If you do nothing else, do this. Keep a conventions file, and give everything a place to live. Then maintain both as the work grows.

That sounds almost too simple to matter. It is the most underrated move in the entire space, and the evidence backs it up. A study comparing human-written conventions files against ones the model generated for itself found the human-curated versions won. The machine-generated files actually reduced task success in five of eight settings tested. Read that again. Letting the agent write its own rulebook made it worse most of the time. The judgment about what matters, what’s non-obvious, what your team actually cares about, that still has to come from you. The agent executes the constitution beautifully. It is not yet the right author of it.

So write a lean one. The teams shipping with Codex say the same thing the Claude Code teams say: keep it tight, focus on the non-obvious rules, commit it and review it like code, because that’s what it is. For CLAUDE.md specifically, keep it under roughly two hundred lines, because the agent reads it every single session and bloat costs you. Boris Cherny, who built Claude Code, has a rule I’ve adopted wholesale: anytime the agent does something wrong, add a line to the file so it never does it again. That’s it. That’s the flywheel. Every mistake becomes a permanent correction instead of a recurring annoyance.

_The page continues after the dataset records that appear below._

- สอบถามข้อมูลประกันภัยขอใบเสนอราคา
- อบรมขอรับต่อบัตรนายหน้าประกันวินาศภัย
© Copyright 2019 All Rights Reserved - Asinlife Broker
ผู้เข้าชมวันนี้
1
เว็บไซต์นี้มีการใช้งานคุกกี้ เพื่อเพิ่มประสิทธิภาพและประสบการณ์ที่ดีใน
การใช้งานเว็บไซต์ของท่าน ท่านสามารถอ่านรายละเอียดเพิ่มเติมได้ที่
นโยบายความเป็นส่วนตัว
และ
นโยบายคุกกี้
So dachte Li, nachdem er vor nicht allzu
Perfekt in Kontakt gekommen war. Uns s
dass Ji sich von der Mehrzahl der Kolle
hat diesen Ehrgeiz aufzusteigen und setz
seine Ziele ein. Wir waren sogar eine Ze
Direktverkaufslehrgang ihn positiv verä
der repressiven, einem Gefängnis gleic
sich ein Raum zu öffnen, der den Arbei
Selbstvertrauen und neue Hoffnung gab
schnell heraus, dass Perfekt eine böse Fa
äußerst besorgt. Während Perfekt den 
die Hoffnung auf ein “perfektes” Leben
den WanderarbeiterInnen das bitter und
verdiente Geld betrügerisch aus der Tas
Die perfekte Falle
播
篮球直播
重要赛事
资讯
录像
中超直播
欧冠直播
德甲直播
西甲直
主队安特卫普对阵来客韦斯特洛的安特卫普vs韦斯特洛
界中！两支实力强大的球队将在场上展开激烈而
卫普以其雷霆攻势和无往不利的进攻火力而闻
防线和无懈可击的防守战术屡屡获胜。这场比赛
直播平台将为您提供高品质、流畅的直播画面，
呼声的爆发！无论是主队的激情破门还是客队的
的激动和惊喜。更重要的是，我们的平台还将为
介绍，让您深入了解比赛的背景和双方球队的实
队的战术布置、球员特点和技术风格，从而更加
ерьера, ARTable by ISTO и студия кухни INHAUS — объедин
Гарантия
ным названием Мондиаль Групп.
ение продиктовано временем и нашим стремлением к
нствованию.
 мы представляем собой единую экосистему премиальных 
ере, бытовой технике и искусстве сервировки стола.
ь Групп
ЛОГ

There’s a principle I live by in my own system, and it applies perfectly here: if it won’t exist next session, write it down now. The agent has no memory of yesterday unless you gave it one. The folder is its memory. The conventions file is its judgment. Every time you fix something verbally and don’t write it down, you are paying to teach the same lesson twice.

The compounding works like this. Day one, your conventions file is thin and your output is rough. You correct a few things, you write them down. Day thirty, the file knows where everything goes and how you like it, and the output lands clean on the first try. The system got smarter while you slept. That is the whole game, and almost nobody plays it on purpose.